5. What made you choose to spend so much time in Canada?
We’ve get a lot of love up here. It just makes sense playing up here. Our music seems to resonate with people. So we’re just running with that. We also love leaving the country and touring in new environments; it’s really really fun. So we’re running with it!
6. There has been a recent movement away from the traditional rock band set-up, as demonstrated by bands like Beirut or Yeasayer. How does your band fit into that landscape?
Well, the fact that we have a cello, a violin, an accordion answers your question there. We’ve always wanted more than what the four-piece can offer. Six is a minimum for us. That’s just how it is.
7. What is the recording process like for your band? I read in your blog that you hired an orchestra and then chose not to use it?

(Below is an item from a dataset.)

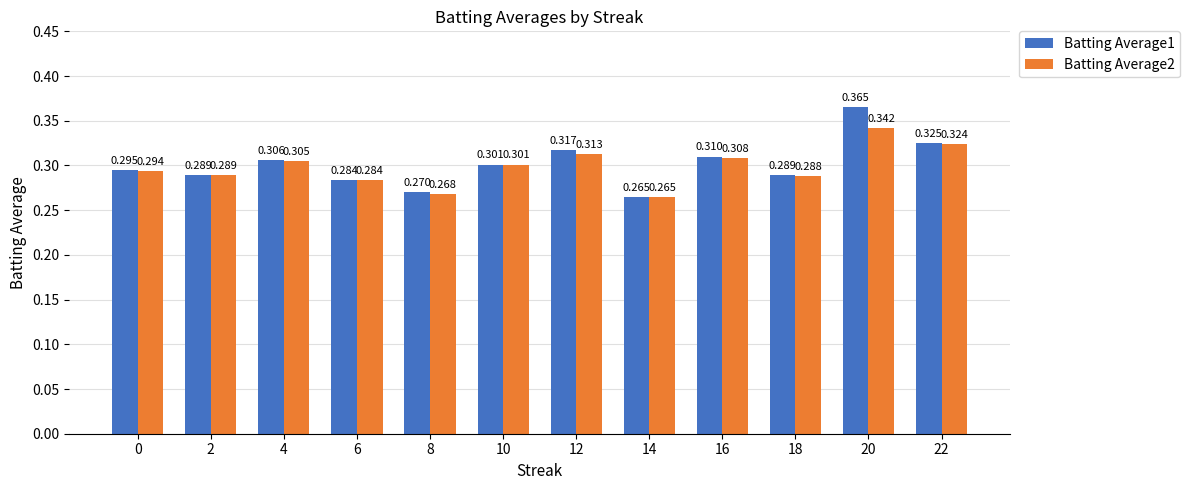

Reading left to right, list all the values displayed in this chart.

Batting Average1: 0=0.3	2=0.3	4=0.3	6=0.3	8=0.3	10=0.3	12=0.3	14=0.3	16=0.3	18=0.3	20=0.4	22=0.3
Batting Average2: 0=0.3	2=0.3	4=0.3	6=0.3	8=0.3	10=0.3	12=0.3	14=0.3	16=0.3	18=0.3	20=0.3	22=0.3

Well the recording process changes with each album. For New Home, we wanted to keep it simple. So we kept the strings to a trio, and occasionally added trumpet and trombone. Other than that, we recorded in groups — drums, bass and guitar together, background vocals tracked together, strings tracked together. We had been playing those songs for a long time so we knocked it out in 10 days. Provided the size of the album, we felt like that was a quickie.
8. Your songs are very lyrically interesting; can you tell me about some of your literary influences?

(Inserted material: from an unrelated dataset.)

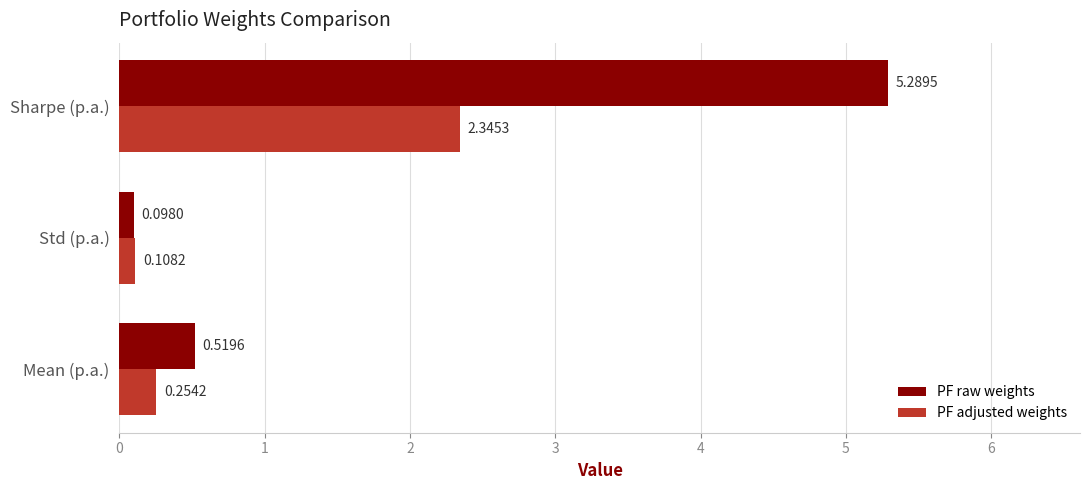

At which category is the sum across all series the highest?

Sharpe (p.a.)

Well, I don’t know if this translates but stream of conscious writing has always been very influential — Joyce and Woolf for one. So has simple modernist prose — like Steinback and Hemingway. But that’s just me. As the music goes, I was inspired by the power of images and symbols in Greek myths in the earlier songs. The later ones…well it all just jumbles together. It’s hard to figure out influences with the latest tunes, but I’d say I’ve been influenced by modern music more — catch phrases, that sort of thing.
9. Brooklyn is, of course, becoming well-known for its music scene — what was it like growing up as a band in Brooklyn? Are you still strongly connected to the scene there?
Brooklyn is integral to who we are as a band. We all met here. Some of us are neighbors. We walk past the Dominicans, the Orthodox Jews, the African American enclaves to get to our little apartments and rehearsal space. This is a big influence on who we are as a band — the wild, cosmopolitan nature of Brooklyn, of Williamsburg; it’s fresh in that way — so many different cultures all rubbing elbows. There’s nothing stagnant about it in any way. As music goes…yeah…many many many bands. A sea of countless bands that you get when you want to. Like I can go see Gypsy Brass and African Pop and sweet-ass music from Zanzibar whenever I want. We’ve befriended a lot of like-minded Indie bands and have enjoyed that. As our sound goes I don’t think we’re consciously part of any multi-group effort to push or develop a sound, but I hope we are. It’s always fun being part of something unconsciously.
10. You draw your band name from the title of a Fellini film — what made you choose that name?
Well we were struggling with a name. Like one guy would come up with something he liked and all but one would like it. So it would get canceled out and we’d keep searching. Daniel and I were facing off in a cafe once, just spouting out names. It was a naming battle, but a casuality-heavy draw. Then Devon hit on some Fellini names. Like Cabiria, which was already taken. But that had enticed us to Fellini. And then we found La Strada. It had a great ring to it, and was fun to shout and the movie was awesome and besides, it just means The Road which is pretty cool. So we said YES!
La Strada are playing at the Drake Hotel Underground on Friday June 18 at 10PM for NXNE.